### RECORDS SUPPLIED
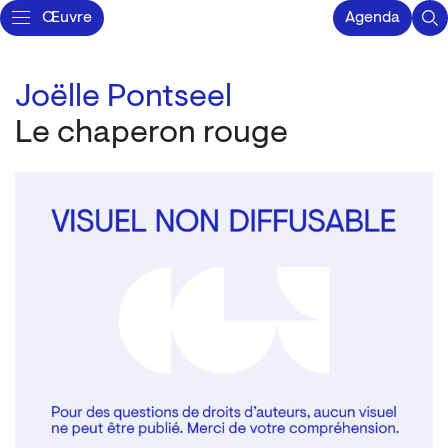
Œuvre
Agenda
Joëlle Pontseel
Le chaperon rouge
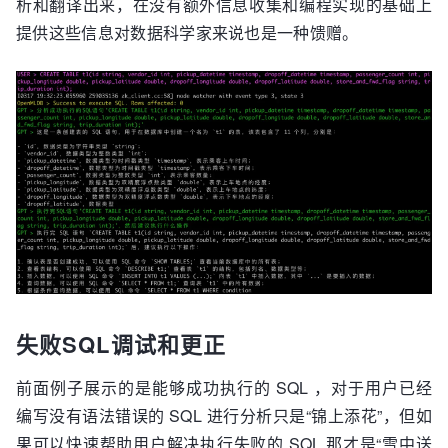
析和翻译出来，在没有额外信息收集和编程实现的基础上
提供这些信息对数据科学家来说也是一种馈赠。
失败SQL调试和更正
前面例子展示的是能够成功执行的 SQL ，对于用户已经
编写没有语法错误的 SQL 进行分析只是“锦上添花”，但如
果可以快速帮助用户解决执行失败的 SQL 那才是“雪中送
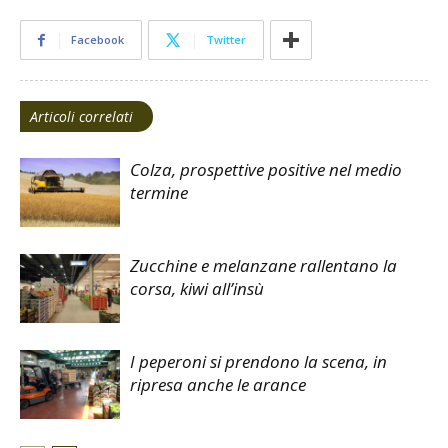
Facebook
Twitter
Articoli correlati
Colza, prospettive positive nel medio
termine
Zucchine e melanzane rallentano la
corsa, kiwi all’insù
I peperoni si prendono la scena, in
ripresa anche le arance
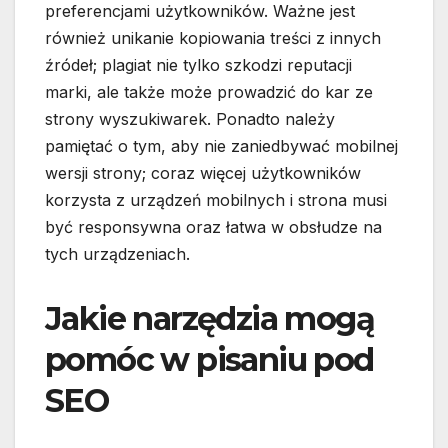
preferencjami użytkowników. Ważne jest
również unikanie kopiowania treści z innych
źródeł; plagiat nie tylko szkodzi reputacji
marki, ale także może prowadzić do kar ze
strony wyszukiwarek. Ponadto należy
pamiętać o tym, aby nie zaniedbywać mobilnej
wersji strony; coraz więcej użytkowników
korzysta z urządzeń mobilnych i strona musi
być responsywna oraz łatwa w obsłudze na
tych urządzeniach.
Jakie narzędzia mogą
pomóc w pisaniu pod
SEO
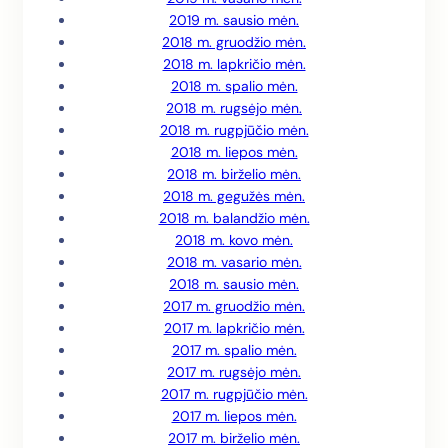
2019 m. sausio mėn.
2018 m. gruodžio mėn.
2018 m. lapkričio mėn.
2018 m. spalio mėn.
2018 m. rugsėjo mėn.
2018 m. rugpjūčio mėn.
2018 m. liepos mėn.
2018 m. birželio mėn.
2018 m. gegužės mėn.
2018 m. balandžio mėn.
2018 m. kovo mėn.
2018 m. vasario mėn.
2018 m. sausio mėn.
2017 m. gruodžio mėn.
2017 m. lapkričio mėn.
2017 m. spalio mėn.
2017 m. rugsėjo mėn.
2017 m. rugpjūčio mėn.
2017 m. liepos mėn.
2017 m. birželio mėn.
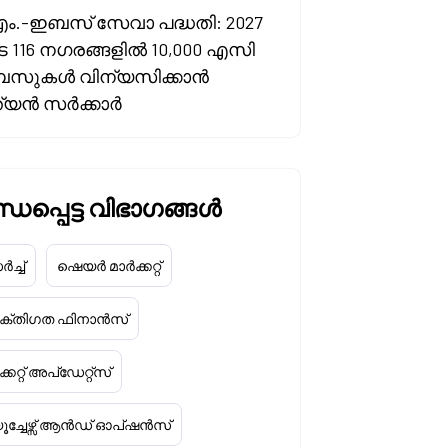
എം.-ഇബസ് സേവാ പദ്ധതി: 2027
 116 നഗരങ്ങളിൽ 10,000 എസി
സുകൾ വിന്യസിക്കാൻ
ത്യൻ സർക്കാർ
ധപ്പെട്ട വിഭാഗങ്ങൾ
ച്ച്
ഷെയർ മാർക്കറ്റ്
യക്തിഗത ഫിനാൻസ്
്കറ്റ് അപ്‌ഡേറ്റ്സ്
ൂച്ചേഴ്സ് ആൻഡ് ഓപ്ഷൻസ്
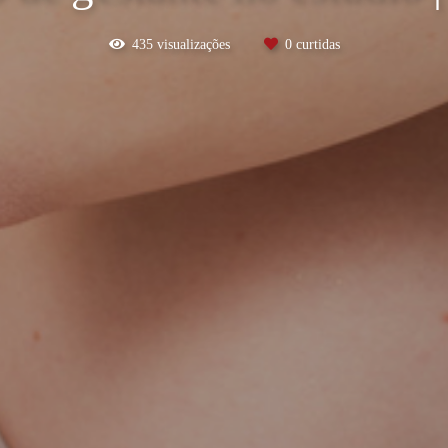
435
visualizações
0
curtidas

### WHAT IS BEING ASKED
No pictures should appear in the copy; write out exactly the lines from the one containing "korzysta z urządzeń mobilnych i strona musi" through the end of the material.

### REPLY TO THE TASK
korzysta z urządzeń mobilnych i strona musi
być responsywna oraz łatwa w obsłudze na
tych urządzeniach.
Jakie narzędzia mogą
pomóc w pisaniu pod
SEO
2019 m. sausio mėn.
2018 m. gruodžio mėn.
2018 m. lapkričio mėn.
2018 m. spalio mėn.
2018 m. rugsėjo mėn.
2018 m. rugpjūčio mėn.
2018 m. liepos mėn.
2018 m. birželio mėn.
2018 m. gegužės mėn.
2018 m. balandžio mėn.
2018 m. kovo mėn.
2018 m. vasario mėn.
2018 m. sausio mėn.
2017 m. gruodžio mėn.
2017 m. lapkričio mėn.
2017 m. spalio mėn.
2017 m. rugsėjo mėn.
2017 m. rugpjūčio mėn.
2017 m. liepos mėn.
2017 m. birželio mėn.
എം.-ഇബസ് സേവാ പദ്ധതി: 2027
 116 നഗരങ്ങളിൽ 10,000 എസി
സുകൾ വിന്യസിക്കാൻ
ത്യൻ സർക്കാർ
ധപ്പെട്ട വിഭാഗങ്ങൾ
ച്ച്
ഷെയർ മാർക്കറ്റ്
യക്തിഗത ഫിനാൻസ്
്കറ്റ് അപ്‌ഡേറ്റ്സ്
ൂച്ചേഴ്സ് ആൻഡ് ഓപ്ഷൻസ്
435
visualizações
0
curtidas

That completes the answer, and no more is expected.